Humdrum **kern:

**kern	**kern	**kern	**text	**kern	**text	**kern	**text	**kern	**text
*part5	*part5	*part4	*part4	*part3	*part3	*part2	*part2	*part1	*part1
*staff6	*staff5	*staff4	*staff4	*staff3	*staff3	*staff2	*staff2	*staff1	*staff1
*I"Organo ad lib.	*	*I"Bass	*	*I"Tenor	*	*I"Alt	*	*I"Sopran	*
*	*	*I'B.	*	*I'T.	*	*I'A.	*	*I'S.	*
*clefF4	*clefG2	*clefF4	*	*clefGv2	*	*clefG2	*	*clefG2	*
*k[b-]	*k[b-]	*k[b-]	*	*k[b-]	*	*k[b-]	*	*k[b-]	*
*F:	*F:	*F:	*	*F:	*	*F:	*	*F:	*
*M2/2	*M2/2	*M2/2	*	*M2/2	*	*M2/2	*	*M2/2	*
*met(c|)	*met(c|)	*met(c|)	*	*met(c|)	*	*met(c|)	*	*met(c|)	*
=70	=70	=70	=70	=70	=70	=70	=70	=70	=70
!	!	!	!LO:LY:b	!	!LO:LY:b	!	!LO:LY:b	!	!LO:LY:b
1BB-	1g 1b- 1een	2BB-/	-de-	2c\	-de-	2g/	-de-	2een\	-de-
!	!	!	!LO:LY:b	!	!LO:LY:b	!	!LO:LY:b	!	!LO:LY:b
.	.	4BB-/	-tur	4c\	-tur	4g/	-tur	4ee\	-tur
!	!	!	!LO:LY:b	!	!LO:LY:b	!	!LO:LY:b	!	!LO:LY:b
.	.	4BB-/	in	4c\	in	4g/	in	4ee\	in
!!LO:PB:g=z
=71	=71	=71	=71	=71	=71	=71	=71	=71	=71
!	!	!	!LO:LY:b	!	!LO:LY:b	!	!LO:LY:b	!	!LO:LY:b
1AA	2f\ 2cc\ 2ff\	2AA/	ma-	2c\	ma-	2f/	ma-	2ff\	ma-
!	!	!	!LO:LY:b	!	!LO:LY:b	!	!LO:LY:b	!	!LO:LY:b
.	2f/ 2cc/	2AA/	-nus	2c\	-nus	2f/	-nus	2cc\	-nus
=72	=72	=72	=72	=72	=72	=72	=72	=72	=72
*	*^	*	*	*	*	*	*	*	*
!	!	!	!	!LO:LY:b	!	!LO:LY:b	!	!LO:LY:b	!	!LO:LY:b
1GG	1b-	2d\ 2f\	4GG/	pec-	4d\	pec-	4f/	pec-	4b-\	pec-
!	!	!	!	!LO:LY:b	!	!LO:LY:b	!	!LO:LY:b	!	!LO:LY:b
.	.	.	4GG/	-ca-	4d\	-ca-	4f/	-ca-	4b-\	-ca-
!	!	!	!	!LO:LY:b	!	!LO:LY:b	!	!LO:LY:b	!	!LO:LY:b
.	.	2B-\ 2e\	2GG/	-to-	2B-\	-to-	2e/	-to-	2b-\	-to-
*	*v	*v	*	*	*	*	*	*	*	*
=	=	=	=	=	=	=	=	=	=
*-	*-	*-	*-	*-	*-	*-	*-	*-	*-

-*-

Aim — Extract every line of the records above that contains the string "kern", treating uppercase and lowercase letters as different.

Reply —
Humdrum **kern:
**kern	**kern	**kern	**text	**kern	**text	**kern	**text	**kern	**text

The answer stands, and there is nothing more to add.